Nothing worse than someone approaching you for a date, looking as if they just got released from Sing Sing Correctional Facility. Or so nervous they are about eight seconds away from a breakdown. That's not cool at all. Everyone has their interests, and you should never feel you are inferior for any reason. That goes for males and females. Pending the surrounding in which you meet, breaking the ice about something that may be going on in the vicinity or a current event may perhaps work.
As a man, I love to see a woman smile. Therefore my goal is to get her to smile by doing or saying anything that will light up her face, if only for a few minutes. If he or she is behind a register, ask about their day, or if they are ready to get off. If so, telling them to take the rest of the day off, or "let me talk to your manager, you seem like such a good employee, you need a break." That usually gets things going. Simple things like that, may just be what he or she needed to pick them up from a bad conversation over the phone or something that may be bothering them for that particular day. Some women may feel that if they approach a man or ask for a date, it seems too aggressive, too bossy. To some men, such as myself, I see that is sexy. It turns me on as I'm thinking to myself, she has a go "get him" attitude.

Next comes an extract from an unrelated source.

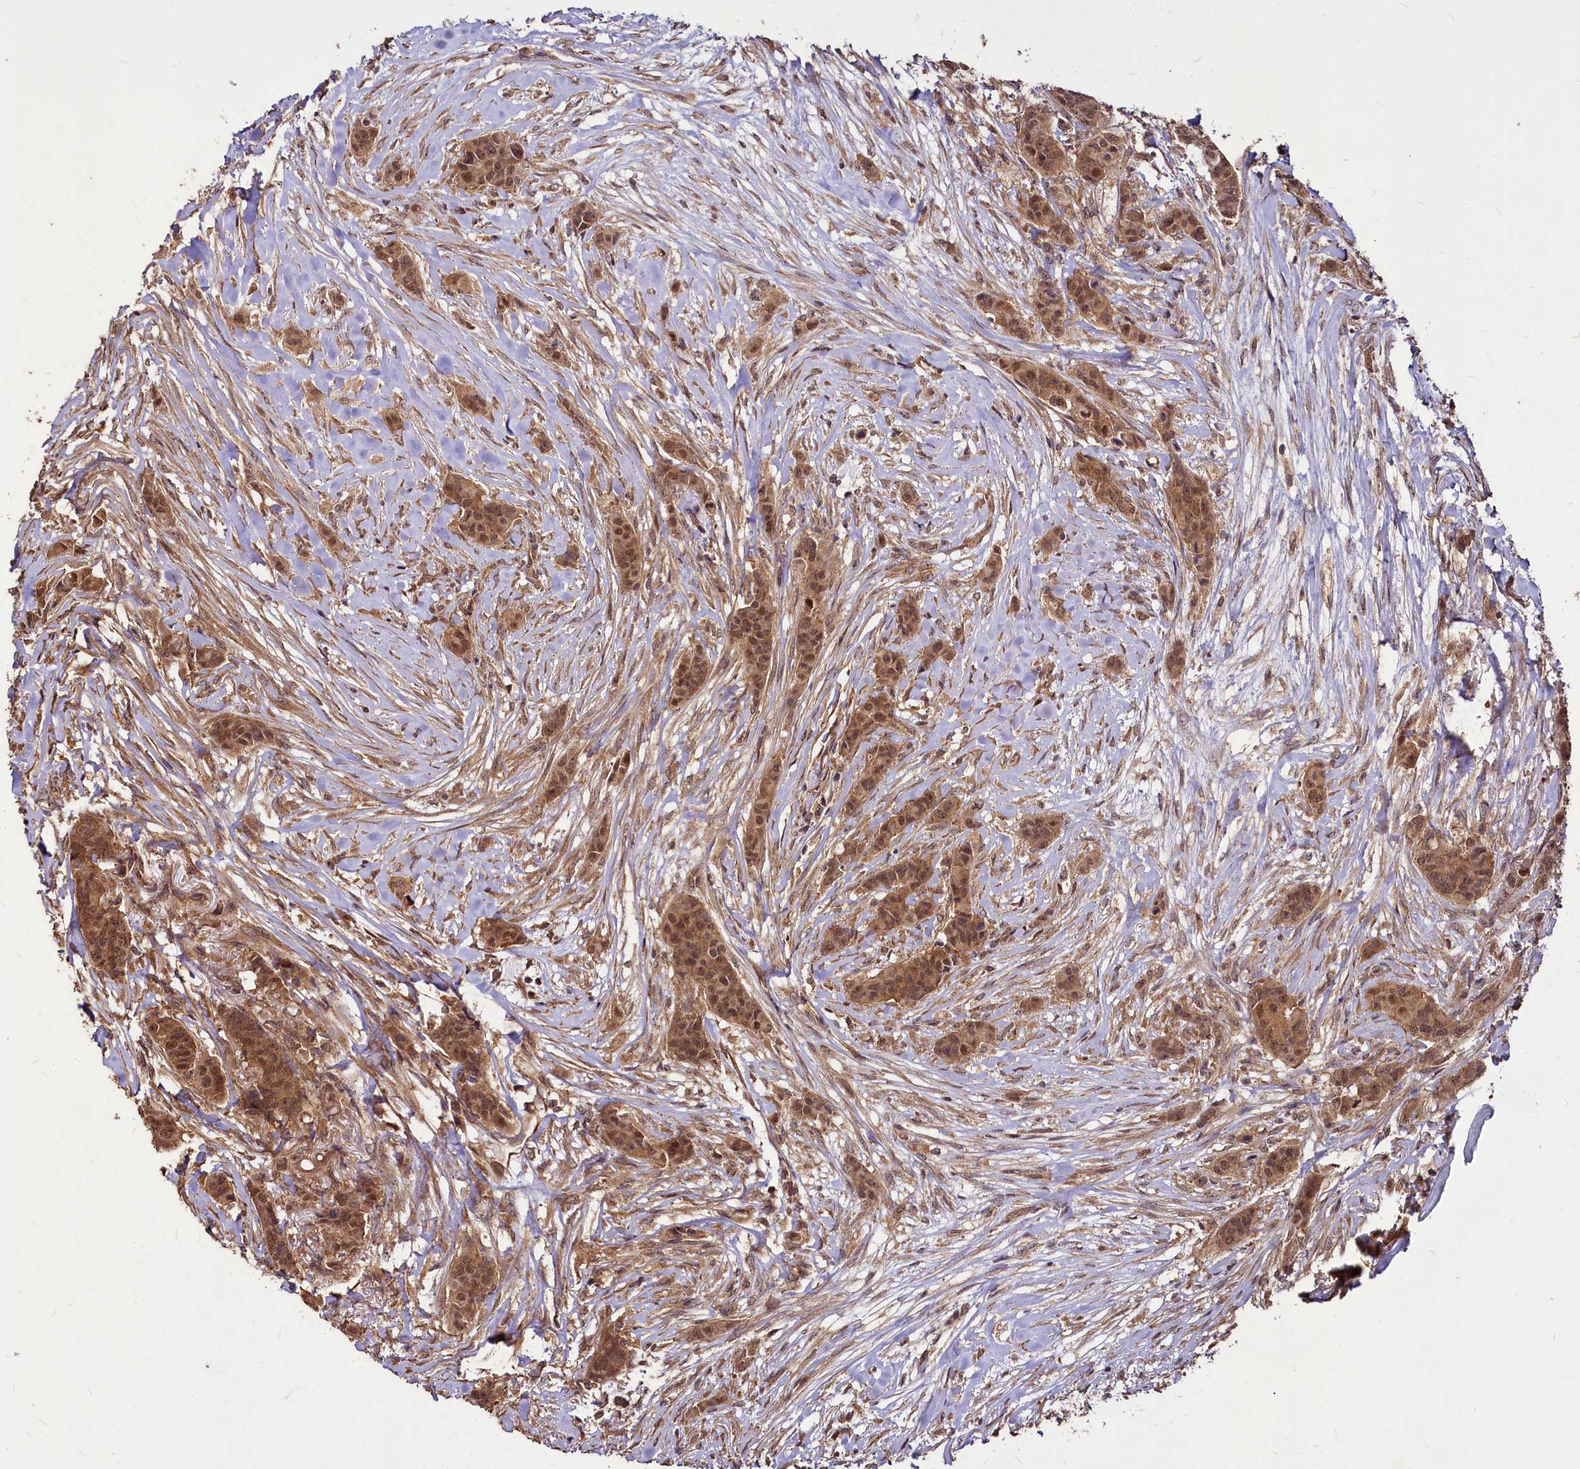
{"staining": {"intensity": "moderate", "quantity": ">75%", "location": "cytoplasmic/membranous,nuclear"}, "tissue": "breast cancer", "cell_type": "Tumor cells", "image_type": "cancer", "snomed": [{"axis": "morphology", "description": "Duct carcinoma"}, {"axis": "topography", "description": "Breast"}], "caption": "Tumor cells show moderate cytoplasmic/membranous and nuclear positivity in about >75% of cells in breast cancer.", "gene": "VPS51", "patient": {"sex": "female", "age": 40}}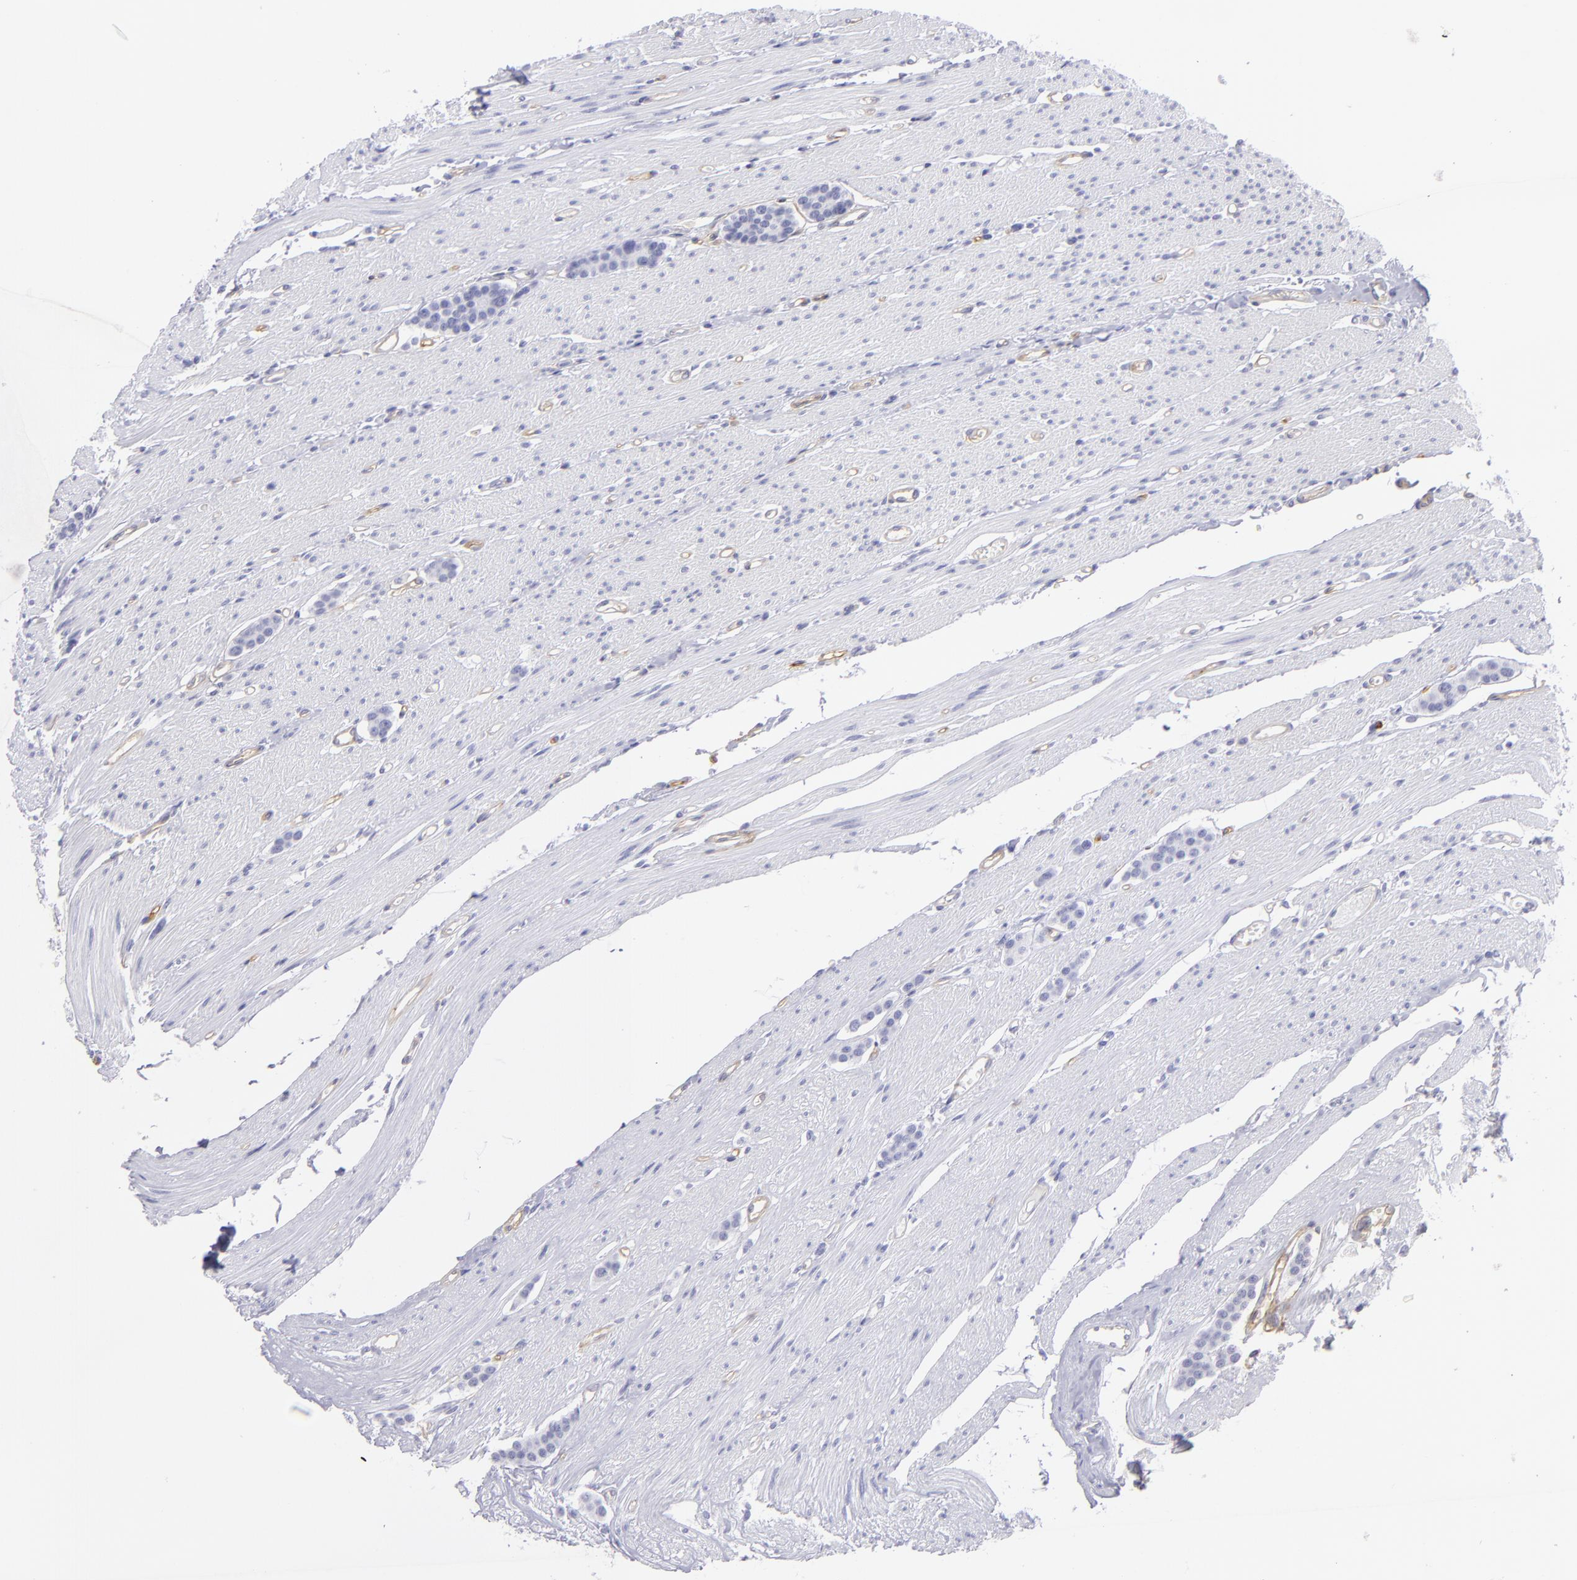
{"staining": {"intensity": "negative", "quantity": "none", "location": "none"}, "tissue": "carcinoid", "cell_type": "Tumor cells", "image_type": "cancer", "snomed": [{"axis": "morphology", "description": "Carcinoid, malignant, NOS"}, {"axis": "topography", "description": "Small intestine"}], "caption": "The immunohistochemistry image has no significant expression in tumor cells of carcinoid tissue. Nuclei are stained in blue.", "gene": "THBD", "patient": {"sex": "male", "age": 60}}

Even if she isn't the most attractive, I'd still probably be interested becasue of her attitude. Presentation and assertiveness always wins. No one wants to deal with a person that seems to be unsure of themselves. Nor does anyone want to go on a date with someone who appears to be a pompous "a-hole" either. This goes back to personal hygiene. Complimenting someone that they are wearing a nice fragrance, is usually a pick me up, when you know that the fragrance unravels the essence within yourself. Who knows where it can go from there. If you do approacha and are turned down, so what, consider it a loss on their behalf not yours. There is always something better waiting for you, today just may not be the day.